A Novel Method for Pricing SPY Options via Brownian Motion and Black-Scholes Equations
Where the CFR attempts to provide novel methodologies for empirical asset pricing, the formulation of a method for pricing American options naturally arises as a goal.
This methodology is predicated on collecting historical data, and then using this data for simulating potential price paths for the underlying stock. Each path is randomly assigned a mean and prices are simulated for 100 days beginning April 20th and ending July 28th.
After the paths are simulated, we prune them every 10 days, removing the paths with the greatest average distance from the actual path; this ensures that the paths we use to calculate the price of the option are as accurate as we can make them.
For this strategy we will use the call option with the lowest strike price and/or put option with the highest strike price.

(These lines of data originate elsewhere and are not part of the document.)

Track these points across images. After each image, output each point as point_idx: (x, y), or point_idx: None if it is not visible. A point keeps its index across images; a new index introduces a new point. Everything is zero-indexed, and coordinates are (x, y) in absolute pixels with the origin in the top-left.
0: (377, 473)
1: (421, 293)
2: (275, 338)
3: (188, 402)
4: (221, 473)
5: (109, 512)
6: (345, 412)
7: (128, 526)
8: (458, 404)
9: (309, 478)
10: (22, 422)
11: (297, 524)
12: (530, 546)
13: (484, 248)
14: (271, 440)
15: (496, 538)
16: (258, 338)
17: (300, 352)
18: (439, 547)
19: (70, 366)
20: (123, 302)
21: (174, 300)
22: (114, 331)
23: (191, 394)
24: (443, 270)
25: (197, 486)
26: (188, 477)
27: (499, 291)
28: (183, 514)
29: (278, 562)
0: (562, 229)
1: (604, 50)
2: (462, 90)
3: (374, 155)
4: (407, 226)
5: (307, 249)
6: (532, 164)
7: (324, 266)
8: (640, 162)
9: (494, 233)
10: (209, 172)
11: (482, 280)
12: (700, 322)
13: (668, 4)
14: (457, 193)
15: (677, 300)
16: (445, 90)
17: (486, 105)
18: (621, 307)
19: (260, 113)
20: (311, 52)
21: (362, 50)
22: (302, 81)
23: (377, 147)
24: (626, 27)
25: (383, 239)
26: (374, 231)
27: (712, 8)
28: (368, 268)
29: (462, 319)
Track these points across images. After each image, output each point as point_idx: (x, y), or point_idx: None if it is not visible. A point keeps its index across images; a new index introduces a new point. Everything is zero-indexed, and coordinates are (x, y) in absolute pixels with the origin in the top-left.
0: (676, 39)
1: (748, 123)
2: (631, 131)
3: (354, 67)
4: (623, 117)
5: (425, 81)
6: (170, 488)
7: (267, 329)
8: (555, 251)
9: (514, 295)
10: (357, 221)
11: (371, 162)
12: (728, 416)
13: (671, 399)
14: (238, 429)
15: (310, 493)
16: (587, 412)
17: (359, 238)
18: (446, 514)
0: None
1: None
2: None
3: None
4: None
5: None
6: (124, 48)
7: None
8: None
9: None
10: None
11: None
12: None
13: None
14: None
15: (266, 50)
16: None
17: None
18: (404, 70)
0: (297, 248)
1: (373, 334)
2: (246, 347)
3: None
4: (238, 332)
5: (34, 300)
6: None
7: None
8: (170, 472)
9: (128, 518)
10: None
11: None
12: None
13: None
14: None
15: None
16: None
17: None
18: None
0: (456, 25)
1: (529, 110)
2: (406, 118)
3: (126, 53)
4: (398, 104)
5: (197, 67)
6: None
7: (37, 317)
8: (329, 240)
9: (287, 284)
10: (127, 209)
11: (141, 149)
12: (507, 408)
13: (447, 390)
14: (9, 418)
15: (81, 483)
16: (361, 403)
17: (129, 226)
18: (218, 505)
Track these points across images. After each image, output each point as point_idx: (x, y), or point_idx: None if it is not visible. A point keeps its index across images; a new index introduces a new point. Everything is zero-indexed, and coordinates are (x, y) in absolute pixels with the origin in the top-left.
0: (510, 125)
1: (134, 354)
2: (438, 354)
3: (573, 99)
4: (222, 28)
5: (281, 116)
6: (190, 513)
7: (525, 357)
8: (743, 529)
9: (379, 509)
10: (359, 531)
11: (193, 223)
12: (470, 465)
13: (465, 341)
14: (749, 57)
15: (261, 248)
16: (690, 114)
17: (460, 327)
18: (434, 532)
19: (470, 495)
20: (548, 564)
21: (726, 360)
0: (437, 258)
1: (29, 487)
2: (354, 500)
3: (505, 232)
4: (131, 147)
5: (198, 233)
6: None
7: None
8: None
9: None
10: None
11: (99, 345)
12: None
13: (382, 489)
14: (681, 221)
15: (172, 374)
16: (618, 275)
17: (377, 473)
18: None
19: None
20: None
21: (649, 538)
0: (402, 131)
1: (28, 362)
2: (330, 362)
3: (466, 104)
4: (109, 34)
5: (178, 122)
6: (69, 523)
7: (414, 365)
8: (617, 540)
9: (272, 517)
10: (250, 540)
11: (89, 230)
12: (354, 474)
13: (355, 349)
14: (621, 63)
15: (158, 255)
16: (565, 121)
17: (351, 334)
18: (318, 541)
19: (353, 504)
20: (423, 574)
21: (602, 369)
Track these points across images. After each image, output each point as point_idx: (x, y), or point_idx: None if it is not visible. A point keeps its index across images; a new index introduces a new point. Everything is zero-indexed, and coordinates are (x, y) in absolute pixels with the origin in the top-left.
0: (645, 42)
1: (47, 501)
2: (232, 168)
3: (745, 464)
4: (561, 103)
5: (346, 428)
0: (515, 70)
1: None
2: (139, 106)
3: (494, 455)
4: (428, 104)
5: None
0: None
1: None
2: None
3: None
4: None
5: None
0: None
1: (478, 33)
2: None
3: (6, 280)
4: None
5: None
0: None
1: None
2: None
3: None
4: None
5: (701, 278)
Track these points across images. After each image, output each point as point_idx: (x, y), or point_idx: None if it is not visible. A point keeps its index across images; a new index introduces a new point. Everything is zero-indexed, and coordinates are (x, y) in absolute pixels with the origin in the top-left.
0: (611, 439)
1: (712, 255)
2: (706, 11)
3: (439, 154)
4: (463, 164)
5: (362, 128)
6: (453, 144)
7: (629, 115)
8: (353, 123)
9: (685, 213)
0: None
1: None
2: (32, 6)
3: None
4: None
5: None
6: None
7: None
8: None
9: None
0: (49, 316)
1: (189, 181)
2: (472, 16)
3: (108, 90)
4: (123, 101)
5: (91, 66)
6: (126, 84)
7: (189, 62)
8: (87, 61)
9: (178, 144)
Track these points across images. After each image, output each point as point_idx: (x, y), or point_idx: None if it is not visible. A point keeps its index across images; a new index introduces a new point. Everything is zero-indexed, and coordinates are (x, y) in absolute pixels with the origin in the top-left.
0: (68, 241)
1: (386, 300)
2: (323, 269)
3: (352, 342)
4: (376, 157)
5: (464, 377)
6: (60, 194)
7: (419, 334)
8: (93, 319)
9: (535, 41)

Our first example will be a strike price of $150 with an expiry of June 20th, 2025. The actual price of the option is $402.65.
Let's see how close we can get.
We therefore begin by loading the necessary packages.
if (!require(quantmod)) install.packages("quantmod")
if (!require(TTR)) install.packages("TTR")
if (!require(ggplot2)) install.packages("ggplot2")
if (!require(pracma)) install.packages("pracma")
library(quantmod)
library(TTR)
library(ggplot2)
library(pracma)
After this, we enter the code to collect the historical data for SPY; here we are selecting the most recent data.
stock_symbol <- "SPY"
start_date <- "2024-03-01"
end_date <- Sys.Date()
getSymbols(stock_symbol, src = "yahoo", from = start_date, to = end_date)
Next, we subset our data and set the date for simulating the price paths. To calculate the returns, we use the closing prices for consecutive days; to calculate volatility, we use 20-day rolling standard deviation. The data for the simulated price paths begin collecting data at the date set forth earlier (2024-03-01) and the data collection ends 90 days before the current date.
simulation_data_end_date <- as.Date(end(SPY)) - 90
SPY_subset <- SPY[index(SPY) <= simulation_data_end_date]
SPY_returns <- dailyReturn(Cl(SPY_subset))
SPY_volatility <- runSD(SPY_returns, n = 20)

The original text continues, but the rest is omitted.